__Written task__.
Going through the entries below, tally the lines that hold the word "Better" and state the result alone.

__Rendered images with source text__.

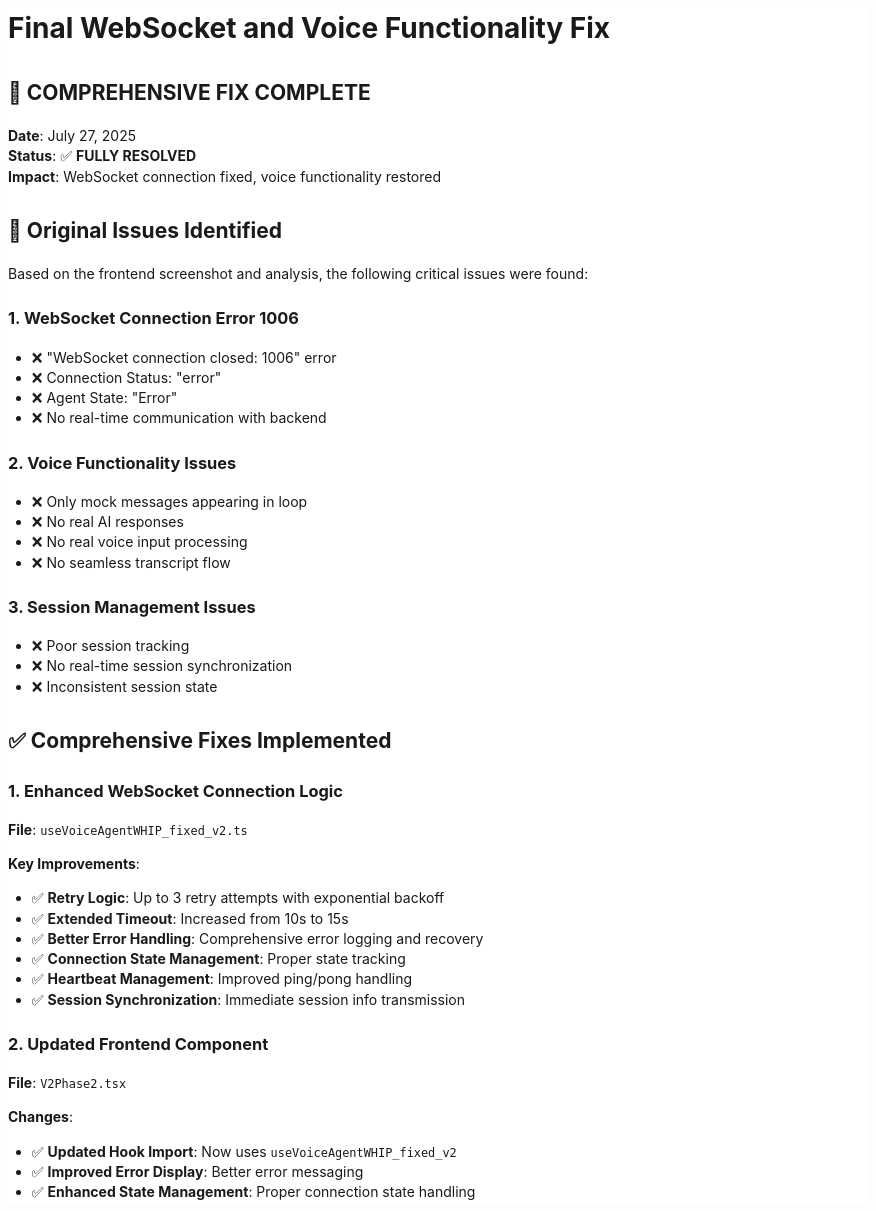 # Final WebSocket and Voice Functionality Fix

## 🎉 COMPREHENSIVE FIX COMPLETE

**Date**: July 27, 2025  
**Status**: ✅ **FULLY RESOLVED**  
**Impact**: WebSocket connection fixed, voice functionality restored

## 🚨 Original Issues Identified

Based on the frontend screenshot and analysis, the following critical issues were found:

### 1. WebSocket Connection Error 1006
- ❌ "WebSocket connection closed: 1006" error
- ❌ Connection Status: "error"
- ❌ Agent State: "Error"
- ❌ No real-time communication with backend

### 2. Voice Functionality Issues
- ❌ Only mock messages appearing in loop
- ❌ No real AI responses
- ❌ No real voice input processing
- ❌ No seamless transcript flow

### 3. Session Management Issues
- ❌ Poor session tracking
- ❌ No real-time session synchronization
- ❌ Inconsistent session state

## ✅ Comprehensive Fixes Implemented

### 1. Enhanced WebSocket Connection Logic

**File**: `useVoiceAgentWHIP_fixed_v2.ts`

**Key Improvements**:
- ✅ **Retry Logic**: Up to 3 retry attempts with exponential backoff
- ✅ **Extended Timeout**: Increased from 10s to 15s
- ✅ **Better Error Handling**: Comprehensive error logging and recovery
- ✅ **Connection State Management**: Proper state tracking
- ✅ **Heartbeat Management**: Improved ping/pong handling
- ✅ **Session Synchronization**: Immediate session info transmission

### 2. Updated Frontend Component

**File**: `V2Phase2.tsx`

**Changes**:
- ✅ **Updated Hook Import**: Now uses `useVoiceAgentWHIP_fixed_v2`
- ✅ **Improved Error Display**: Better error messaging
- ✅ **Enhanced State Management**: Proper connection state handling
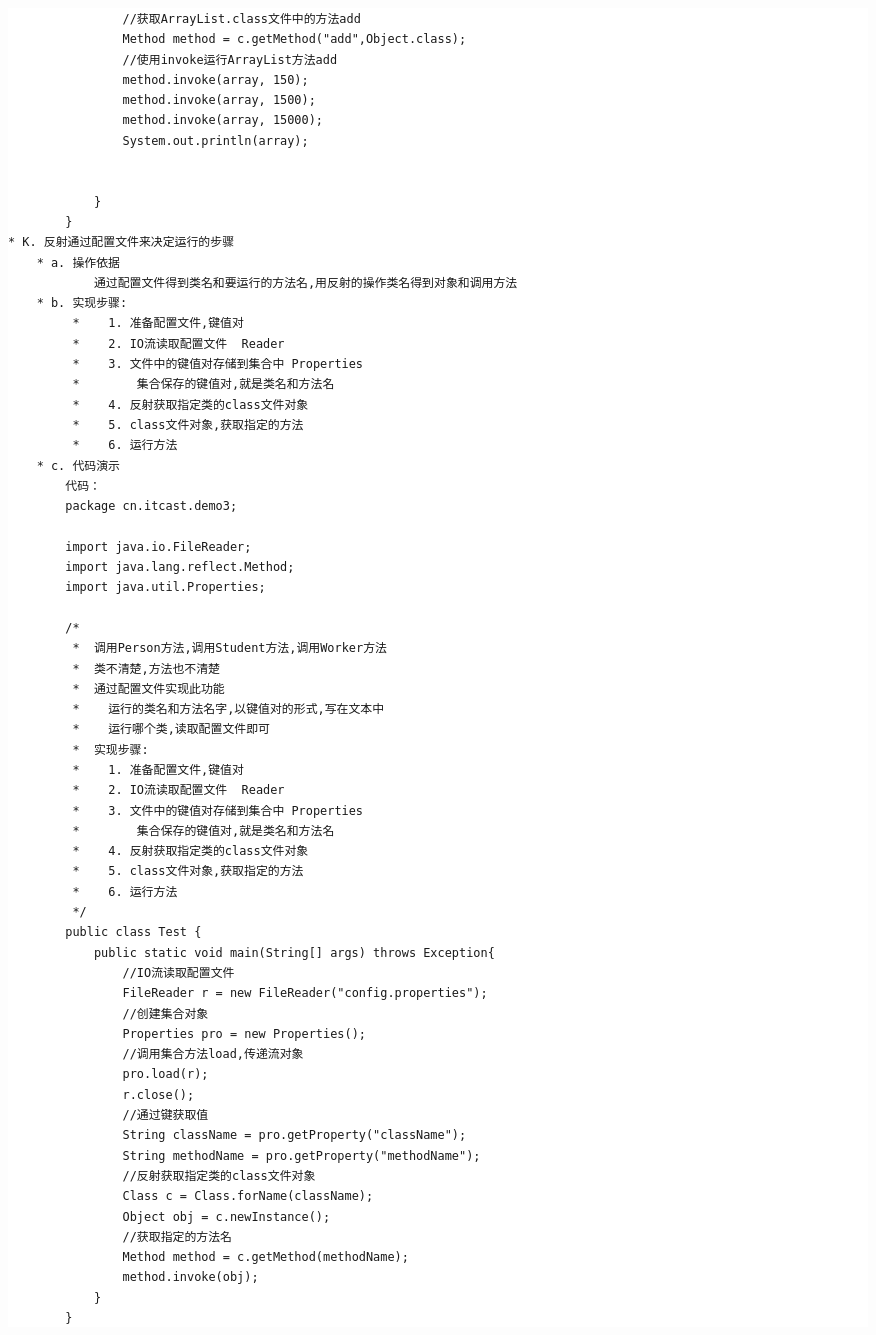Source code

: 					//获取ArrayList.class文件中的方法add
					Method method = c.getMethod("add",Object.class);
					//使用invoke运行ArrayList方法add
					method.invoke(array, 150);
					method.invoke(array, 1500);
					method.invoke(array, 15000);
					System.out.println(array);
					
					
				}
			}
	* K. 反射通过配置文件来决定运行的步骤
		* a. 操作依据
				通过配置文件得到类名和要运行的方法名,用反射的操作类名得到对象和调用方法
		* b. 实现步骤:
			 *    1. 准备配置文件,键值对
			 *    2. IO流读取配置文件  Reader
			 *    3. 文件中的键值对存储到集合中 Properties
			 *        集合保存的键值对,就是类名和方法名
			 *    4. 反射获取指定类的class文件对象
			 *    5. class文件对象,获取指定的方法
			 *    6. 运行方法
		* c. 代码演示
			代码：
			package cn.itcast.demo3;

			import java.io.FileReader;
			import java.lang.reflect.Method;
			import java.util.Properties;

			/*
			 *  调用Person方法,调用Student方法,调用Worker方法
			 *  类不清楚,方法也不清楚
			 *  通过配置文件实现此功能
			 *    运行的类名和方法名字,以键值对的形式,写在文本中
			 *    运行哪个类,读取配置文件即可
			 *  实现步骤:
			 *    1. 准备配置文件,键值对
			 *    2. IO流读取配置文件  Reader
			 *    3. 文件中的键值对存储到集合中 Properties
			 *        集合保存的键值对,就是类名和方法名
			 *    4. 反射获取指定类的class文件对象
			 *    5. class文件对象,获取指定的方法
			 *    6. 运行方法
			 */
			public class Test {
				public static void main(String[] args) throws Exception{
					//IO流读取配置文件
					FileReader r = new FileReader("config.properties");
					//创建集合对象
					Properties pro = new Properties();
					//调用集合方法load,传递流对象
					pro.load(r);
					r.close();
					//通过键获取值
					String className = pro.getProperty("className");
					String methodName = pro.getProperty("methodName");
					//反射获取指定类的class文件对象
					Class c = Class.forName(className);
					Object obj = c.newInstance();
					//获取指定的方法名
					Method method = c.getMethod(methodName);
					method.invoke(obj);
				}
			}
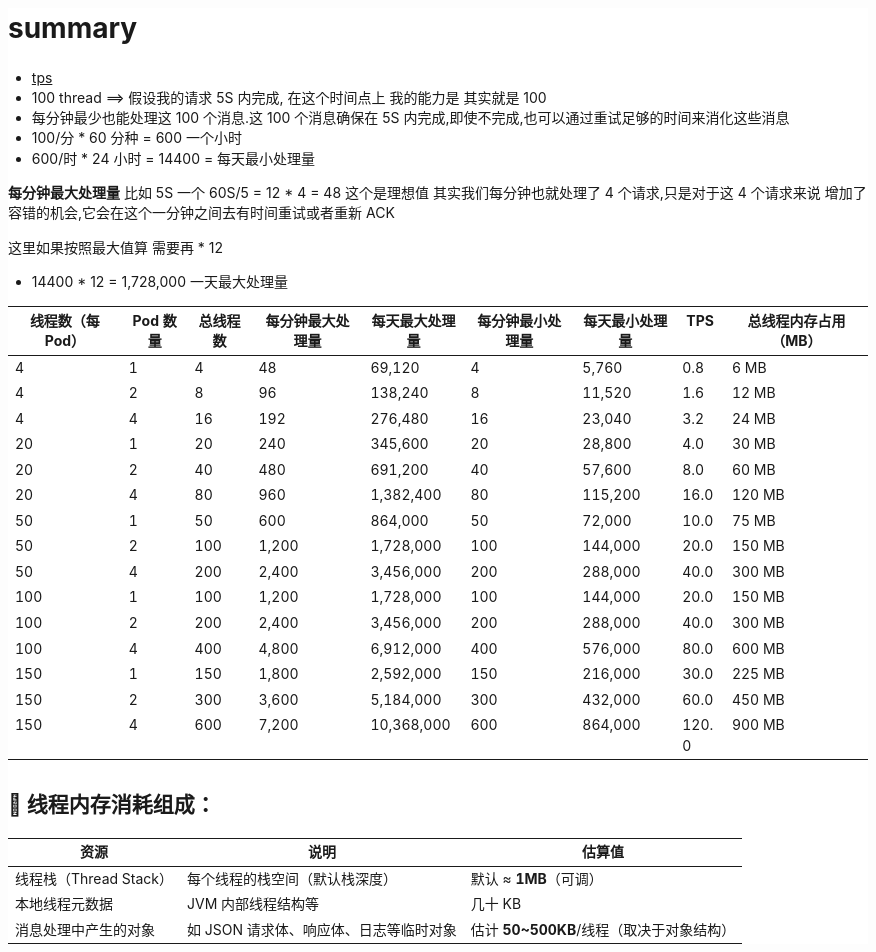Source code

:# summary
- [tps](./TPS.md)
- 100 thread ==> 假设我的请求 5S 内完成, 在这个时间点上 我的能力是 其实就是 100
- 每分钟最少也能处理这 100 个消息.这 100 个消息确保在 5S 内完成,即使不完成,也可以通过重试足够的时间来消化这些消息
- 100/分 \* 60 分种 = 600 一个小时
- 600/时 \* 24 小时 = 14400 = 每天最小处理量

**每分钟最大处理量** 比如 5S 一个 60S/5 = 12 \* 4 = 48 这个是理想值
其实我们每分钟也就处理了 4 个请求,只是对于这 4 个请求来说 增加了容错的机会,它会在这个一分钟之间去有时间重试或者重新 ACK

这里如果按照最大值算 需要再 * 12 
- 14400 * 12 = 1,728,000 一天最大处理量

| **线程数（每 Pod）** | **Pod 数量** | **总线程数** | **每分钟最大处理量** | **每天最大处理量** | **每分钟最小处理量** | **每天最小处理量** | **TPS** | **总线程内存占用（MB）** |
| -------------------- | ------------ | ------------ | -------------------- | ------------------ | -------------------- | ------------------ | ------- | ------------------------ |
| 4                    | 1            | 4            | 48                   | 69,120             | 4                    | 5,760              | 0.8     | 6 MB                     |
| 4                    | 2            | 8            | 96                   | 138,240            | 8                    | 11,520             | 1.6     | 12 MB                    |
| 4                    | 4            | 16           | 192                  | 276,480            | 16                   | 23,040             | 3.2     | 24 MB                    |
| 20                   | 1            | 20           | 240                  | 345,600            | 20                   | 28,800             | 4.0     | 30 MB                    |
| 20                   | 2            | 40           | 480                  | 691,200            | 40                   | 57,600             | 8.0     | 60 MB                    |
| 20                   | 4            | 80           | 960                  | 1,382,400          | 80                   | 115,200            | 16.0    | 120 MB                   |
| 50                   | 1            | 50           | 600                  | 864,000            | 50                   | 72,000             | 10.0    | 75 MB                    |
| 50                   | 2            | 100          | 1,200                | 1,728,000          | 100                  | 144,000            | 20.0    | 150 MB                   |
| 50                   | 4            | 200          | 2,400                | 3,456,000          | 200                  | 288,000            | 40.0    | 300 MB                   |
| 100                  | 1            | 100          | 1,200                | 1,728,000          | 100                  | 144,000            | 20.0    | 150 MB                   |
| 100                  | 2            | 200          | 2,400                | 3,456,000          | 200                  | 288,000            | 40.0    | 300 MB                   |
| 100                  | 4            | 400          | 4,800                | 6,912,000          | 400                  | 576,000            | 80.0    | 600 MB                   |
| 150                  | 1            | 150          | 1,800                | 2,592,000          | 150                  | 216,000            | 30.0    | 225 MB                   |
| 150                  | 2            | 300          | 3,600                | 5,184,000          | 300                  | 432,000            | 60.0    | 450 MB                   |
| 150                  | 4            | 600          | 7,200                | 10,368,000         | 600                  | 864,000            | 120.0   | 900 MB                   |

## **📌 线程内存消耗组成：**

| **资源**               | **说明**                               | **估算值**                               |
| ---------------------- | -------------------------------------- | ---------------------------------------- |
| 线程栈（Thread Stack） | 每个线程的栈空间（默认栈深度）         | 默认 ≈ **1MB**（可调）                   |
| 本地线程元数据         | JVM 内部线程结构等                     | 几十 KB                                  |
| 消息处理中产生的对象   | 如 JSON 请求体、响应体、日志等临时对象 | 估计 **50~500KB**/线程（取决于对象结构） |
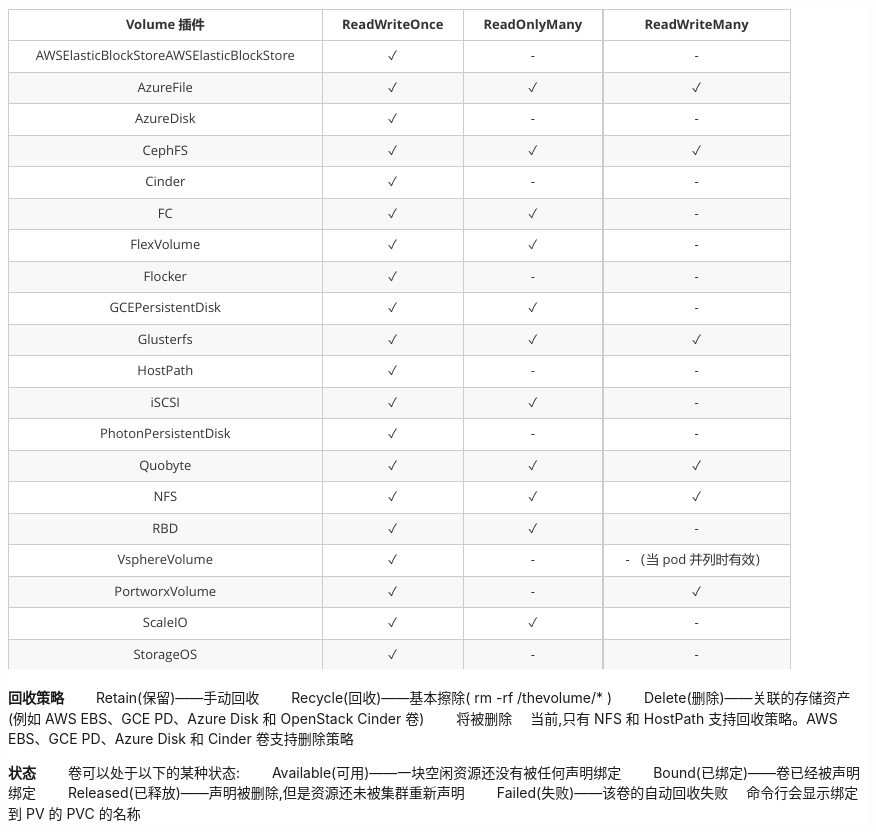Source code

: ![2039606-20201208182758365-303359507](./K8S/2039606-20201208182758365-303359507.png)



**回收策略**
　　Retain(保留)——手动回收
　　Recycle(回收)——基本擦除( rm -rf /thevolume/* )
　　Delete(删除)——关联的存储资产(例如 AWS EBS、GCE PD、Azure Disk 和 OpenStack Cinder 卷)
　　将被删除
　当前,只有 NFS 和 HostPath 支持回收策略。AWS EBS、GCE PD、Azure Disk 和 Cinder 卷支持删除策略

**状态**
　　卷可以处于以下的某种状态:
　　Available(可用)——一块空闲资源还没有被任何声明绑定
　　Bound(已绑定)——卷已经被声明绑定
　　Released(已释放)——声明被删除,但是资源还未被集群重新声明
　　Failed(失败)——该卷的自动回收失败
　命令行会显示绑定到 PV 的 PVC 的名称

__Problem solution__.
2